24 heures de siège en Iran : que s'est-il passé dans le détroit d'Ormuz et comment la marine américaine a-t-elle réagi ?
24 heures de siège en Iran : que s'est-il passé dans le détroit d'Ormuz et comment la marine américaine a-t-elle réagi ?
Plus de 20 navires commerciaux ont franchi le détroit d'Ormuz au cours des 24 premières heures suivant l'entrée en vigueur, lundi soir, du blocus naval imposé à l'Iran par le président américain Donald Trump, selon la presse américaine, tandis que le commandement central américain a annoncé que 6 navires s'étaient conformés aux ordres de retour dans un port iranien.
Mardi soir, le Wall Street Journal citait des responsables américains affirmant que plus de 20 navires avaient traversé le détroit au cours des dernières 24 heures, tandis que CNN citait des données de MarineTraffic, une société spécialisée dans le suivi des navires et l'information maritime, indiquant que plusieurs navires avaient traversé mardi, dont un pétrolier appartenant à une société soumise à des sanctions américaines, ainsi qu'un pétrolier chinois.
Après l'entrée en vigueur du blocus naval lundi, Trump avait déclaré que 34 navires avaient franchi le détroit d'Ormuz la veille (dimanche), soulignant qu'il s'agissait du nombre le plus élevé depuis le début de ce qu'il a qualifié de « blocus insensé » imposé par l'Iran.
Selon un décompte de l'agence Anadolu, citant « Marine Traffic », 55 navires commerciaux ont été enregistrés traversant le détroit entre le 8 et le 12 avril, et il a été constaté que 29 d'entre eux étaient chargés, tandis que le trafic le plus dense dans le détroit a été enregistré le samedi 11 avril, lorsque 14 navires ont traversé.
Avant la guerre, et plus précisément entre le 1er et le 27 février, le nombre moyen quotidien de navires traversant le détroit était de 129.
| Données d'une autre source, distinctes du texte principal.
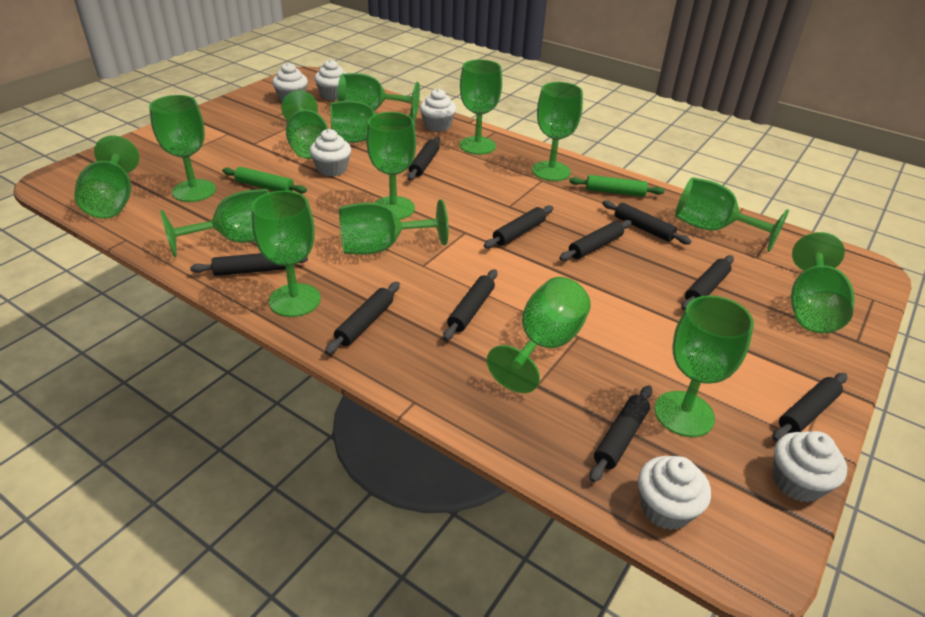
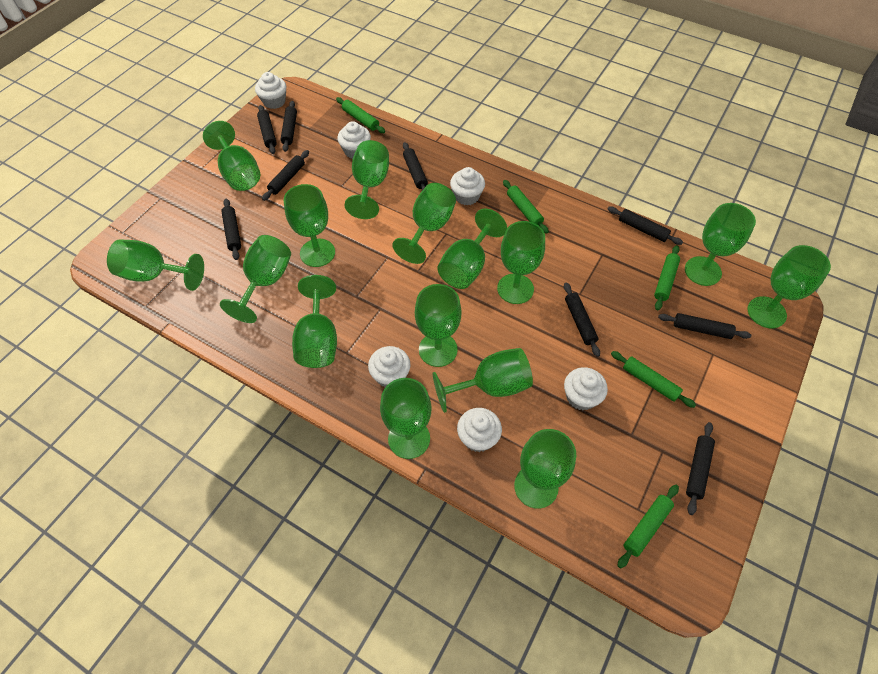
black rolling pin: 10 -> 9
green rolling pin: 2 -> 5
Les États-Unis ordonnent le retour de 6 navires
Parallèlement, le commandant du Commandement central américain a déclaré : « Nous avons complètement interrompu le commerce maritime à destination et en provenance d'Iran en moins de 36 heures. »
Des responsables ont déclaré au Washington Post que la marine américaine n'avait pas eu besoin d'utiliser la force militaire pour contraindre les six navires à se retirer, soulignant que le blocus était mené « calmement et fermement ».
Les autorités ont expliqué que ces forces sont stationnées dans le golfe d'Oman et lancent des opérations à partir de là pour intercepter les navires quittant l'Iran.
Un responsable américain a déclaré qu'un destroyer américain avait intercepté mardi deux pétroliers qui tentaient de quitter l'Iran et leur avait ordonné de faire demi-tour. Il a ajouté que les navires avaient quitté le port de Chabahar, dans le golfe d'Oman, et que le destroyer les avait contactés par radio. On ignore si le destroyer a émis d'autres avertissements.
Le responsable a déclaré que les deux pétroliers figuraient parmi les six navires commerciaux qui, selon le commandement central américain, avaient obtempéré aux ordres de « retourner dans un port iranien du golfe d'Oman ».
Le commandement central a indiqué qu'aucun navire n'avait été en mesure de forcer le blocus depuis son entrée en vigueur.
Des sources américaines confirment que le blocus des ports iraniens est une opération majeure, l'armée américaine indiquant que plus de 10 000 de ses soldats y sont impliqués, dont des marines et des forces d'opérations spéciales, ainsi que plus de 15 navires de guerre et des dizaines d'avions, selon le Wall Street Journal.
Trump espère que le blocus obligera l'Iran à accepter les conditions de Washington pour mettre fin à la guerre déclenchée par les États-Unis et Israël le 28 février, notamment l'ouverture du détroit d'Ormuz.